Mina: While Saudi Arabia on Friday suggested pilgrims failing to follow crowd control rules bore some blame for the stampede that claimed more than 700 lives, a report has blamed convoy of the son of the Saudi King Salman bin Abdulaziz Al Saud for the tragedy.
The Arabic-language daily al-Diyar has said in a report that the convoy of Prince Mohammad bin Salman Al Saud played a key role in stampede on Thursday.
Notably, Saudi Arabia is under growing pressure to account for a crush that killed more than 700 people at the Hajj pilgrimage.
The kingdom`s regional rival Iran expressed indignation at the deaths of 131 of its nationals at the world`s largest annual gathering of people, and politicians in Tehran suggested Riyadh was incapable of managing the event.

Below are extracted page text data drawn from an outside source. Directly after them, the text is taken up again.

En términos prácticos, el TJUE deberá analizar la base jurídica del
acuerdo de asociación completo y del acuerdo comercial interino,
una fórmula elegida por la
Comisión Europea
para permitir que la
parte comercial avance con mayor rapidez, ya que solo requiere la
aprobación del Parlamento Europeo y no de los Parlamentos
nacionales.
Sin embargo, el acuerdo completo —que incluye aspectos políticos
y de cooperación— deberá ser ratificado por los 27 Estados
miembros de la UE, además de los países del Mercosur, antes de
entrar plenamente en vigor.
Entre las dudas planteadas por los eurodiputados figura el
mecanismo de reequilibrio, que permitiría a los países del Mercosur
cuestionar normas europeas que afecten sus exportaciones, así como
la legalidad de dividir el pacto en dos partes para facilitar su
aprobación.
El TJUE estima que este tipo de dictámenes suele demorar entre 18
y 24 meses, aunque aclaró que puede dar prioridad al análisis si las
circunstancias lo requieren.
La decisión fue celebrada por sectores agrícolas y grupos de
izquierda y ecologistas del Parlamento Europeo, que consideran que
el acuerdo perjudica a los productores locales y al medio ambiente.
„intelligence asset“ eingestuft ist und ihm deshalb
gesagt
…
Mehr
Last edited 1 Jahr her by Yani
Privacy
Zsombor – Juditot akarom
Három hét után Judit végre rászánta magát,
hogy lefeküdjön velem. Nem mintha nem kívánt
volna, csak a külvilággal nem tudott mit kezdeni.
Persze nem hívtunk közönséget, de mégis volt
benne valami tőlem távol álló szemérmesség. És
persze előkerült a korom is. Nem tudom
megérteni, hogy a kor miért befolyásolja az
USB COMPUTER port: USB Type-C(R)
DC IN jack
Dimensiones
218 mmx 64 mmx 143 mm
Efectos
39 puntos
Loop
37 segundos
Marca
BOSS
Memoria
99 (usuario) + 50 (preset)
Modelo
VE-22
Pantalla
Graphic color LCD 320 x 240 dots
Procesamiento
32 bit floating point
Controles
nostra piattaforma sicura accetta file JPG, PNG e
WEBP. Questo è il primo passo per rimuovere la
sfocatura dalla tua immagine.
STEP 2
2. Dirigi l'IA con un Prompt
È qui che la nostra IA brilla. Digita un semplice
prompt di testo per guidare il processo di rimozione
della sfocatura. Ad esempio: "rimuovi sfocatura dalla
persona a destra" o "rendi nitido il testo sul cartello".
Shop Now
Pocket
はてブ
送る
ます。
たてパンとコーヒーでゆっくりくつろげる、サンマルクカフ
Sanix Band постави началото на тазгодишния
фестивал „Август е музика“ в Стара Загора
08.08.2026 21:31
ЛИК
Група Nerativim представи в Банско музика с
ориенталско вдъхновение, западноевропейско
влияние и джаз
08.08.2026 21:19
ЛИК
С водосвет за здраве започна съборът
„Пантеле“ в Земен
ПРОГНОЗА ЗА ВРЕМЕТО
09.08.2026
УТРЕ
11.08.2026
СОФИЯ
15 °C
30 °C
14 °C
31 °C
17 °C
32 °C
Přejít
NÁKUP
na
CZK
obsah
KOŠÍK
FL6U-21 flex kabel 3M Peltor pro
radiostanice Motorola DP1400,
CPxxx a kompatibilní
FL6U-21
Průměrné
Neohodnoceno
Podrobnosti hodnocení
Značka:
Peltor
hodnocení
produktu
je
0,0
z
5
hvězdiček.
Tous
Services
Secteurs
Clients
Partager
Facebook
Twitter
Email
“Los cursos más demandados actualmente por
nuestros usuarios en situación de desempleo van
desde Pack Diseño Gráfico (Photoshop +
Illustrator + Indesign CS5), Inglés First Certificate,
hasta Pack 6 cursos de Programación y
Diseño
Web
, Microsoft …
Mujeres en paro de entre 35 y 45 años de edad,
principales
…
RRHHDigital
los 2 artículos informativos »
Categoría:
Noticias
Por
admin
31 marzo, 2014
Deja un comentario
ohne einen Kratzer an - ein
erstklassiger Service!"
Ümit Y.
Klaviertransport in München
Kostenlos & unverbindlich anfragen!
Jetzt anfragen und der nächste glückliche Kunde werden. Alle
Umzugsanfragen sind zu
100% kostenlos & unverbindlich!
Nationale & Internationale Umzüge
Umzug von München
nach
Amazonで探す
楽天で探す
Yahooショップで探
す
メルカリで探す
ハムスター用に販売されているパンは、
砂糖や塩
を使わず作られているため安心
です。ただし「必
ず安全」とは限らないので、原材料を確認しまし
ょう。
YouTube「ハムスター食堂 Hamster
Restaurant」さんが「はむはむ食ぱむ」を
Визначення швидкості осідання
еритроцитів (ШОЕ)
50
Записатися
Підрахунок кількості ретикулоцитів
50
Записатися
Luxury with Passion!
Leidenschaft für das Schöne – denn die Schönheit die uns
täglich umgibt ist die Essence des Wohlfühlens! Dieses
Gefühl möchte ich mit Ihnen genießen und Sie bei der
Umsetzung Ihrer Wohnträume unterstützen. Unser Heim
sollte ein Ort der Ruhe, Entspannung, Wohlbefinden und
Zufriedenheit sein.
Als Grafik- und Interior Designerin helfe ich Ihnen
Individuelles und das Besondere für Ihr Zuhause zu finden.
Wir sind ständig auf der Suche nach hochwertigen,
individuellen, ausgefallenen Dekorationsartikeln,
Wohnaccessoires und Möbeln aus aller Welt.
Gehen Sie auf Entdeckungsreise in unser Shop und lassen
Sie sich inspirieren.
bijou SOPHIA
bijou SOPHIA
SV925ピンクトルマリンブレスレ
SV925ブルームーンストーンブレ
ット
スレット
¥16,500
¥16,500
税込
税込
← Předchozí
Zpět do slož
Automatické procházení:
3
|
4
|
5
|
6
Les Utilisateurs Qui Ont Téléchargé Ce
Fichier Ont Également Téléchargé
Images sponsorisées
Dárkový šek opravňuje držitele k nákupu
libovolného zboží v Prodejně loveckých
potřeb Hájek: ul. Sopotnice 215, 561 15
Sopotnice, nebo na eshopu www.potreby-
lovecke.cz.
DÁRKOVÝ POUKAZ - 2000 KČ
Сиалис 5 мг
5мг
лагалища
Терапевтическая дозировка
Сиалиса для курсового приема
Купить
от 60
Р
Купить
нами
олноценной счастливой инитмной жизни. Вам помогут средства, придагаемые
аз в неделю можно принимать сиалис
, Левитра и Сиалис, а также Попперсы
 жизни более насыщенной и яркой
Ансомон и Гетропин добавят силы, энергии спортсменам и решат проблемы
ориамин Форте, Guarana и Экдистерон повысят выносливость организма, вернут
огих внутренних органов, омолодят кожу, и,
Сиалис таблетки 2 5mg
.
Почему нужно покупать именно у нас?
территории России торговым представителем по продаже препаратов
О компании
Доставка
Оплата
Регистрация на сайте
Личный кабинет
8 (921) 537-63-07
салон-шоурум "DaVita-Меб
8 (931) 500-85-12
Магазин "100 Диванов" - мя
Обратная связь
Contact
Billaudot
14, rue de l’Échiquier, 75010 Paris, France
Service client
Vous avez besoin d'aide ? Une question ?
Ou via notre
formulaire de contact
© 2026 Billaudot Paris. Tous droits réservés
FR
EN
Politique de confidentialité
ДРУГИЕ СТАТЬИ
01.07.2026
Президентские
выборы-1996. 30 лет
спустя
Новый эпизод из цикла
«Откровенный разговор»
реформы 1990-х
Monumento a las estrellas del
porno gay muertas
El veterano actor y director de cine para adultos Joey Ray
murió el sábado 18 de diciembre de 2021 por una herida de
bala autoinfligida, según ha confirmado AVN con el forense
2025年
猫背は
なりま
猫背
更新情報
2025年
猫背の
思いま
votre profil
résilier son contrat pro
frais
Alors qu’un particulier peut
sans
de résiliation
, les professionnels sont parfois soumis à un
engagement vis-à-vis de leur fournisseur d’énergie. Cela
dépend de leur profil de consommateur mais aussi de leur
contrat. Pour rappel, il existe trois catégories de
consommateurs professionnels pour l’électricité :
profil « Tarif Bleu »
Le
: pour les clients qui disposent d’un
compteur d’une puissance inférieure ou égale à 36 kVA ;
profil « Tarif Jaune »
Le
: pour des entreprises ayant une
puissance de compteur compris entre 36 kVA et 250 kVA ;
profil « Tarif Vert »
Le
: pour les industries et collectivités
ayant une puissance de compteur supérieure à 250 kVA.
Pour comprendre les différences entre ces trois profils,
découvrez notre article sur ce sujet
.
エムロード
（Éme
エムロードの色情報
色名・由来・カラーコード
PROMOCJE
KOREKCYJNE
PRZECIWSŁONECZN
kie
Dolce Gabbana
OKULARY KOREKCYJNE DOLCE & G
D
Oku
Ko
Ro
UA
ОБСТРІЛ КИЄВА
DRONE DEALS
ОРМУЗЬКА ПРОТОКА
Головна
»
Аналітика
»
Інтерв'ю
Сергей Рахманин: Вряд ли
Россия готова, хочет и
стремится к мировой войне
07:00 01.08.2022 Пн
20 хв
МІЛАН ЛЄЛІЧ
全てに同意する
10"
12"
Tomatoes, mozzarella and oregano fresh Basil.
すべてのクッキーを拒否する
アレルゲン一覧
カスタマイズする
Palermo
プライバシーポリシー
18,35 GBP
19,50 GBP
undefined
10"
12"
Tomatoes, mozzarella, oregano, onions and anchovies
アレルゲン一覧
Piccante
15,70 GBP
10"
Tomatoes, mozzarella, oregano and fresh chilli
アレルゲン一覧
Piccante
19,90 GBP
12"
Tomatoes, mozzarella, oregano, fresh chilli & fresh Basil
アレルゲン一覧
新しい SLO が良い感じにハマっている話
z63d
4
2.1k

Meanwhile, the report in the Lebanese daily said that Salman, accompanied by a huge entourage and tight security, arrived at Mina, about 5 kilometres from Mecca, early Thursday.
His presence led to a change in the direction of the movement of the pilgrims, which eventually led to the stampede.
The daily added that Salman and his entourage quickly abandoned the scene and the Saudi authorities are trying to crush the story.
However, officials in Saudi Arabia have denied the report.
In a statement posted on his ministry`s website, Saudi Health Minister Khalid al-Falih said an investigation would be conducted rapidly and a final toll of dead and wounded calculated. At least 863 pilgrims were injured.
Notably, safety during Hajj is politically sensitive for the kingdom`s ruling Al Saud dynasty, since the ruling family presents itself internationally as the guardian of orthodox Islam and custodian of its holiest places in Mecca and Medina.
With photographs of piles of the dead circulating on social media and pilgrims frantically searching for missing compatriots, the effort to uncover the facts and assign blame for the worst disaster at the event for 25 years was likely to grow more acute and possibly more political.
Saudi King Salman has, meanwhile, ordered a review of Hajj plans after the disaster, in which two big groups of pilgrims collided at a crossroads in Mina, a few km (miles) east of Mecca, on their way to performing the "stoning of the devil" ritual at Jamarat.
Iran`s President Hassan Rouhani, in New York to attend the UN General Assembly, echoed Supreme Leader Ayatollah Ali Khamenei in blaming Saudi Arabia for the incident.
"I ask the Saudi Arabian government to take the responsibility of this catastrophe and fulfil its legal and Islamic duties in this regard," Rouhani said in a statement published on the state news agency IRNA.